Quante schede hai aperte nel tuo browser in questo preciso momento? Se sei come la media dei professionisti con cui parliamo ogni giorno, probabilmente troppe. C'è la mail, quel gestionale che non chiudi mai, tre articoli che ti sei ripromesso di leggere "dopo", e una decina di risultati di ricerca che non hai ancora avuto tempo di filtrare.
La navigazione web, per anni, è rimasta sostanzialmente identica: digitiamo una parola chiave, otteniamo una lista di link blu, clicchiamo, leggiamo, torniamo indietro e ripetiamo. È un processo manuale, dispendioso e spesso frustrante. Ma proprio sotto i nostri occhi, o meglio, sotto i nostri polpastrelli, sta avvenendo una rivoluzione silenziosa che sposta l'Intelligenza Artificiale dai server remoti direttamente dentro la nostra finestra sul mondo: il browser.
Da finestra passiva a copilota attivo
Fino a ieri il browser era solo una cornice trasparente, un mezzo neutrale per vedere i siti web. Oggi, grazie all'integrazione di motori AI sempre più potenti (pensiamo a cosa sta facendo Microsoft con Copilot in Edge, o alle nuove funzionalità di Chrome e ai browser nativi AI come Arc), il browser sta diventando un assistente proattivo.
Il cambiamento è sottile ma fondamentale: non stiamo più cercando link, stiamo cercando risposte. Immagina di dover fare una ricerca sui competitor per un nuovo progetto.
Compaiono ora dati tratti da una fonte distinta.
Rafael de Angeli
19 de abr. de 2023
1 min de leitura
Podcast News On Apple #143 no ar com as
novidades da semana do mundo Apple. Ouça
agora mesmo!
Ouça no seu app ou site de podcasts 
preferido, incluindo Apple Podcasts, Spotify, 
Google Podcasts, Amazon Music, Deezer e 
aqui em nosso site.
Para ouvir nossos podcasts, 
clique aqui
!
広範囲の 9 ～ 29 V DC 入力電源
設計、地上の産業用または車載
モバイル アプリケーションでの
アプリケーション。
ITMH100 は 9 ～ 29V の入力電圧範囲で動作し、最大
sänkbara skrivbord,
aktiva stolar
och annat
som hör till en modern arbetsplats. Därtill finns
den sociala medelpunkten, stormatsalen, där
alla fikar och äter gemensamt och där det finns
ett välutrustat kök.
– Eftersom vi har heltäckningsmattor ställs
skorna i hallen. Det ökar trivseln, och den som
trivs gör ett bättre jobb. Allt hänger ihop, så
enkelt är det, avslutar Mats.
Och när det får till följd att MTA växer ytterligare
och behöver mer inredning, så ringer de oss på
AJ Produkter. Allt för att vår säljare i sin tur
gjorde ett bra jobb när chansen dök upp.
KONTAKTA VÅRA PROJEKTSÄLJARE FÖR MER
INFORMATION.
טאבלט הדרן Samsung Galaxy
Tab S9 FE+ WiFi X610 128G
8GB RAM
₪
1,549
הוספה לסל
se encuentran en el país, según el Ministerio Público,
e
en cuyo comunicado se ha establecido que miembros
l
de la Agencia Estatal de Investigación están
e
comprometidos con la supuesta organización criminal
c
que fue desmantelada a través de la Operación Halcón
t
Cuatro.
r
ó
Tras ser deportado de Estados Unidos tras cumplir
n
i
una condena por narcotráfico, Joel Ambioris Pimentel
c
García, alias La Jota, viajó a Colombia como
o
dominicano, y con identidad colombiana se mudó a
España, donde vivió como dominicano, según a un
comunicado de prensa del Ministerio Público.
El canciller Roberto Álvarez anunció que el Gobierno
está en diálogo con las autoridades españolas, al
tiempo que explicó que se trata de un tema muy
Invece di aprire venti siti diversi, puoi chiedere al browser di "leggere" quei siti per te e creare una tabella comparativa direttamente in una barra laterale. O ancora, immagina di atterrare su un articolo tecnico lunghissimo e poter chiedere al browser di riassumere i punti chiave in tre frasi, o di evidenziare solo le parti che riguardano il tuo settore specifico.